Y.D: Il faut intégrer cette éventualité dans nos esprits. Quand tu n’as plus de rentrées d’argent, c’est la masse salariale qui est la 1ère impactée. Cela n’a pas été le cas à Nancy, il faudrait que les aides arrivent du gouvernement et que la situation du huis clos ne s’éternise pas.
N.M: Il y a eu jusque-là une parfaite anticipation du club. Chez nous, la masse salariale n’est pas non plus énorme. Après, je le redis, il y a de l'incertitude, on ne maîtrise pas tout et on ne peut pas savoir ce que va nous réserver l’avenir.

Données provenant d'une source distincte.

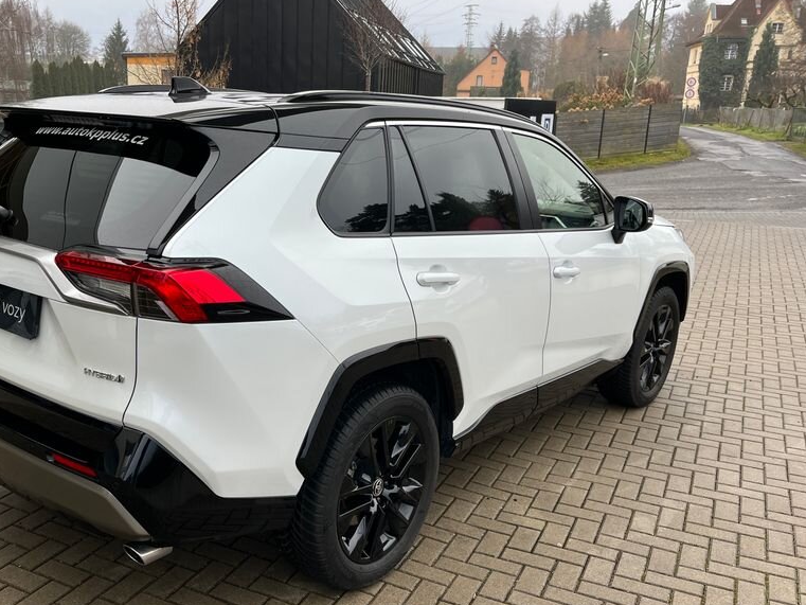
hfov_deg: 52.0
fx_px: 815
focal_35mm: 35
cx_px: 301
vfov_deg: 40.7
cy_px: 331
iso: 32
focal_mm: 5.1
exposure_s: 1/140
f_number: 1.6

Nicolas Minne, un "ancien" de 25 ans qui marque des buts
Chez les Minne, c’est le plus jeune qui est le plus connu. Il y a deux semaines, Aymeric a intégré France A après n’avoir connu que des clubs de l’élite (Toulouse, Aix et désormais Nantes). Nicolas de 2 ans son aîné, n’envisage pas encore de faire valoir ses droits à la retraite. « Après Capella et Gutfreund, je suis le plus vieux de l’équipe de Sélestat ! L’année dernière, je suis arrivé avec un statut de cadre et en quelques mois, je passe pour un ancien. J’ai moi-même l’impression d’être plus âgé ! (rires). Mais cela ne me dérange pas, c’est plutôt une source de motivation. » D’autant que l’arrière gauche qui a évolué à ses débuts à Toulouse puis Créteil et Nice avant de rallier l’Alsace, est apprécié pour la précision de son tir. Ce n’est pas un hasard s’il est le meilleur réalisateur actuel de la Proligue avec 46 buts (dont 17 à 7m). « C’est vrai qu’à ce niveau, je suis plutôt sur la dynamique niçoise (215 buts en deux saisons). La saison dernière, j’ai traversé une longue période d’adaptation. A Nice, il y avait moins d’attente, le club venait juste de monter, les moyens et les objectifs étaient plus modestes. A Sélestat, il y a une vraie histoire avec d’illustres anciens donc forcément ici, il y a plus d’exigence. J’ai des responsabilités, l’entraîneur et mes partenaires me font confiance, me trouvent même transformé, je tire les penalties, je suis plus serein, plus appliqué, globalement, je pense avoir gagné en maturité. » Mais après quatre saisons en Proligue, après avoir goûté du bout des lèvres à l’élite à ses débuts, le natif de Melun ne vise-t-il pas l’excellence ? « C’est carrément mon objectif. Avec ou sans Sélestat, je n’en sais rien puisque je suis en fin de contrat. Je n’ai jamais caché que mon ambition était d’évoluer en Starligue, le club et mes partenaires le savent. » Pour retrouver Aymeric dans le sillage de quelques fratries célèbres qui ont su rayonner sur le championnat d’élite. « C’est ce qui me ferait le plus plaisir, surtout qu’on a évolué pas mal d’années ensemble et on se connaît plutôt bien ! (rires). » Oui mais où et surtout comment ? Comme adversaire ou partenaire ? « Il faut poser la question à Monsieur Pelletier et aux dirigeants de Nantes (sourires). » Le postulat est louable. A 25 ans, Nicolas Minne a sans doute une nouvelle aventure à construire.